After the training stage, the time has come to check how selected imputations and algorithms interact with each other. Again, for each - in this case - test set and every imputation all five classifiers listed above make a prediction. Assessing their performance is outlined in the next paragraph.

2.6.3.4 Model evaluation

The performance of algorithms is evaluated using F1 Measure - the harmonic mean of the precision and recall.

\[F_1=2*\frac{precision*recall}{precision+recall}\]

Due to that measure, a ranking of imputations for each dataset is created. Imputations are given ranks from 1 to 5:

  • if imputations have the same F1 measure, they receive the same rank

  • if imputation method failed to impute the data, it receives rank 5

The overall measure of the imputation performance is a mean of its ranks from all datasets.

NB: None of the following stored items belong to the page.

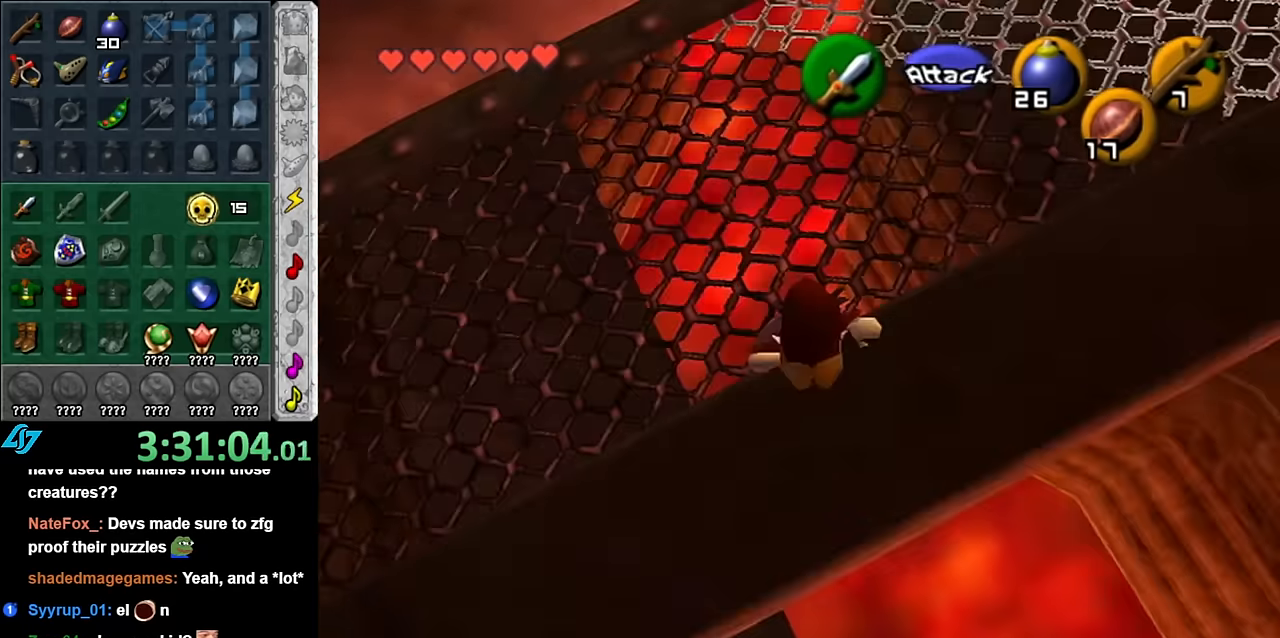
{"buttons": ["L1"], "left_stick": "center", "right_stick": "center", "button_events": [[484, "L1", "down"]]}
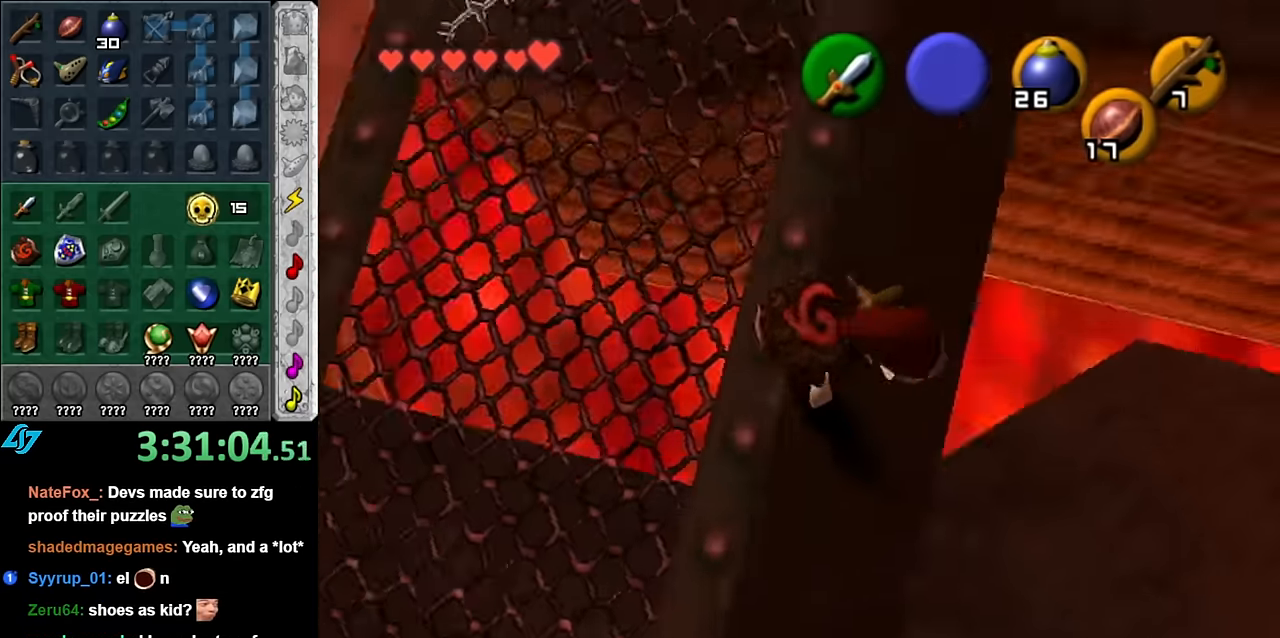
{"buttons": ["L1"], "left_stick": "up", "right_stick": "center", "button_events": []}
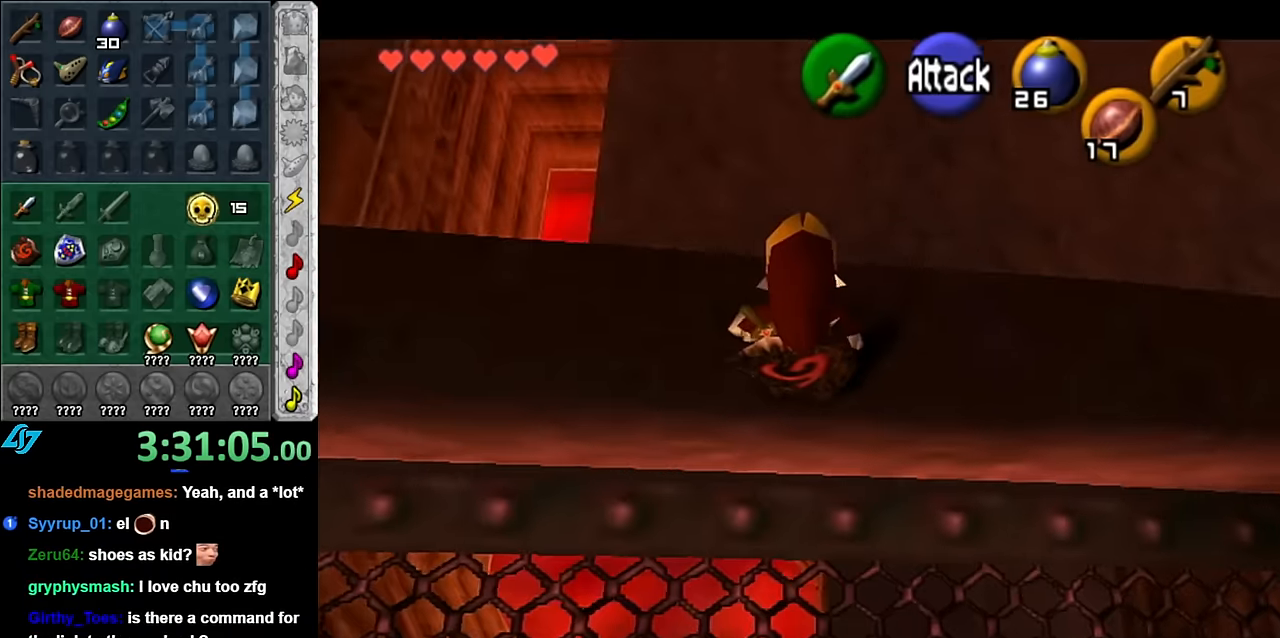
{"buttons": [], "left_stick": "up", "right_stick": "center", "button_events": [[17, "A", "down"], [100, "L1", "up"], [134, "A", "up"]]}
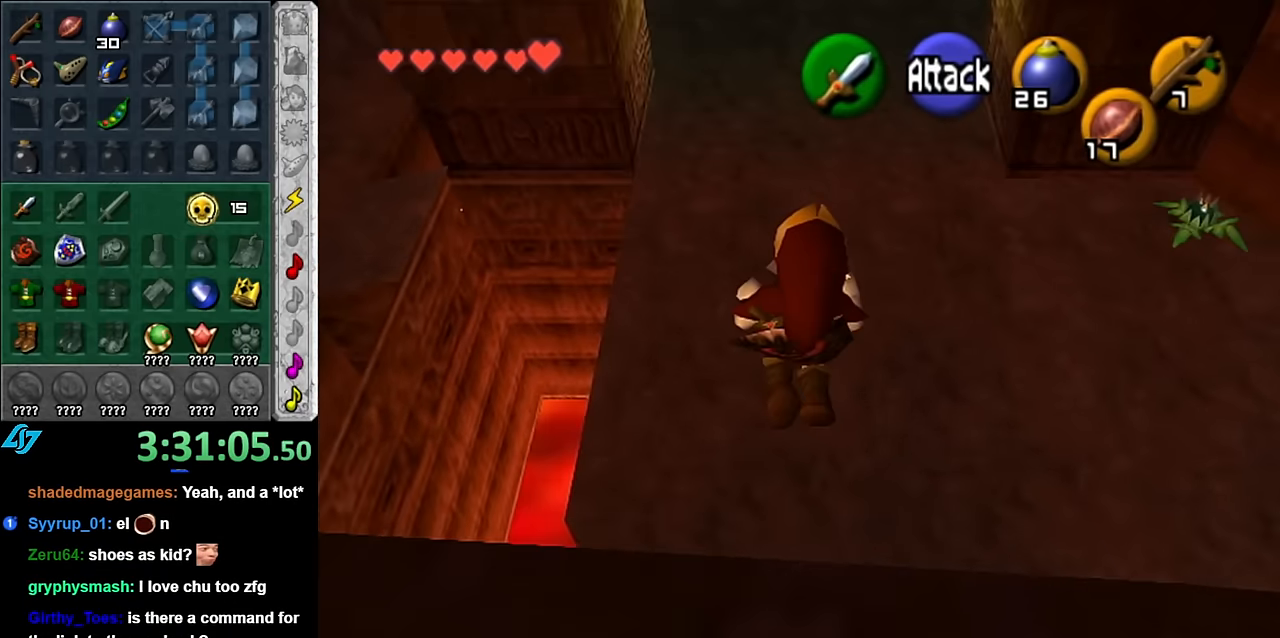
{"buttons": [], "left_stick": "up", "right_stick": "center", "button_events": []}
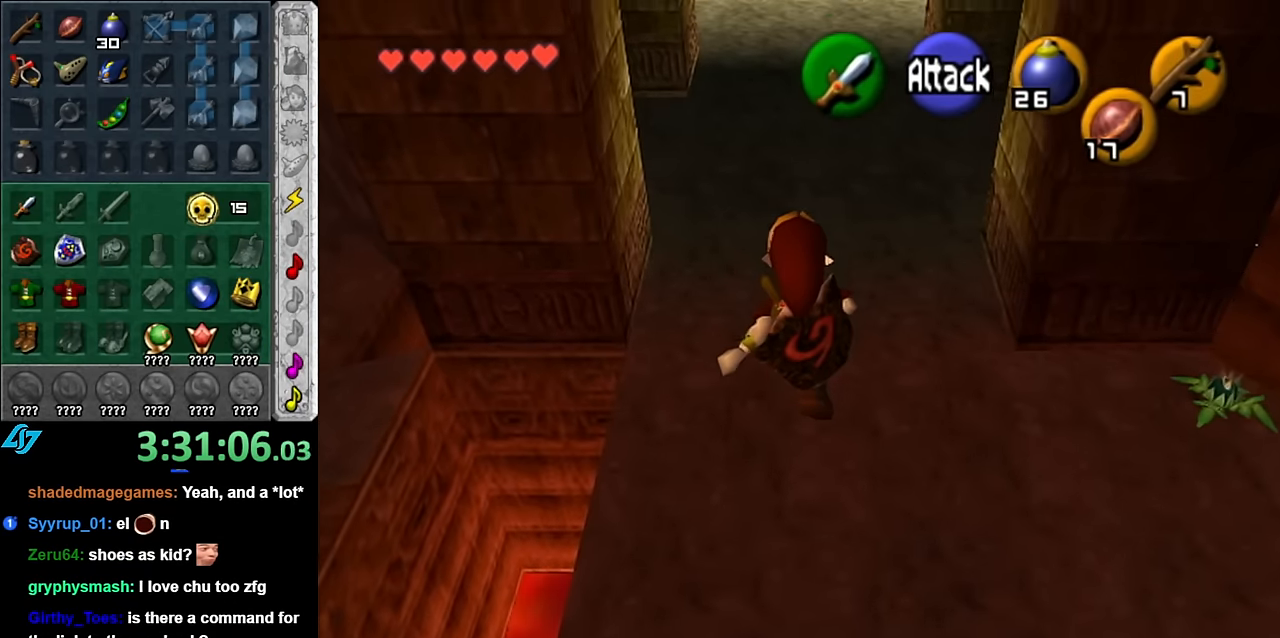
{"buttons": ["B"], "left_stick": "up", "right_stick": "center", "button_events": [[417, "B", "down"]]}
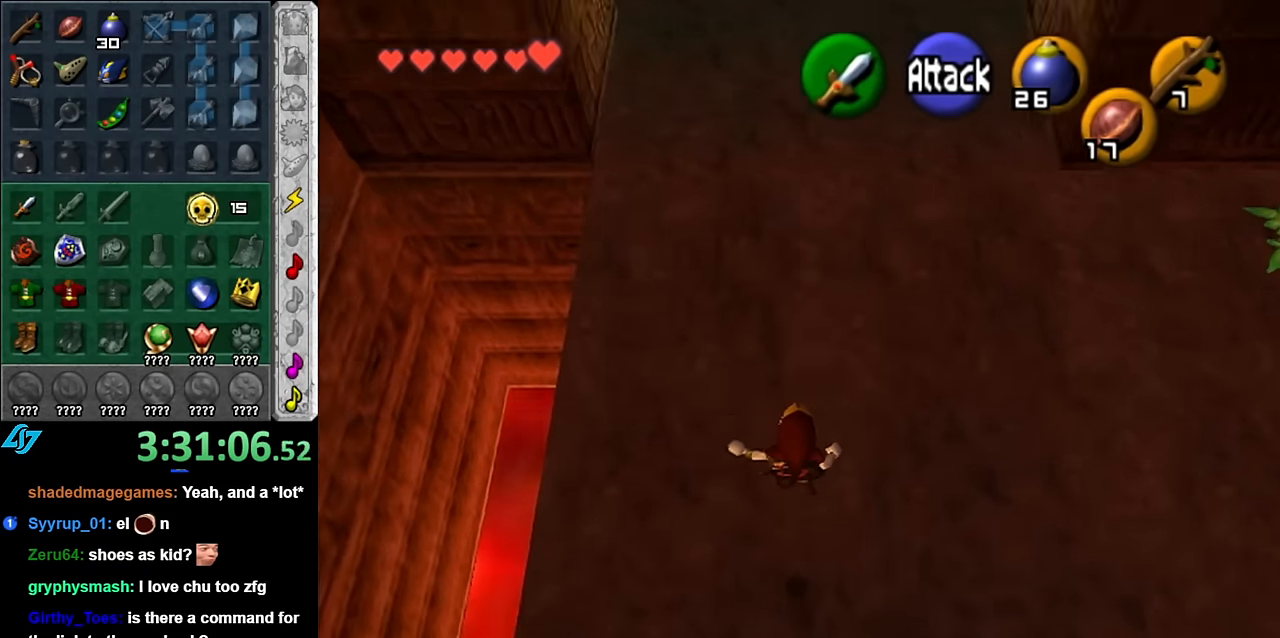
{"buttons": [], "left_stick": "up", "right_stick": "center", "button_events": [[67, "B", "up"]]}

2.6.3.5 Summary of the process

Before entering the results section, let’s summarise the work that has been done up to this stage. Firstly, all datasets were simply preprocessed (if needed) to make the imputation easier. Next, each of them was split into train and test dataset. The ratio was 80 to 20, the same for all datasets, with the same random seed. Each train and test set was imputed separately, with 5 different methods. Then, on each train set 5 different classification models were trained and following, the prediction was made on test sets. Finally, each combination of a test set, imputation method and classification algorithm was assessed by F1 score and proposed ranking.

2.6.4 Results

A missing value NA in the results table implicates, either that an imputation failed on this particular dataset, leaving missing values in it (when there are a few of them in a column), or that the model didn’t manage to perform on the entire dataset, no matter what imputation (when there is a full row of missing values). Additionally, for each dataset, the best result is bolded.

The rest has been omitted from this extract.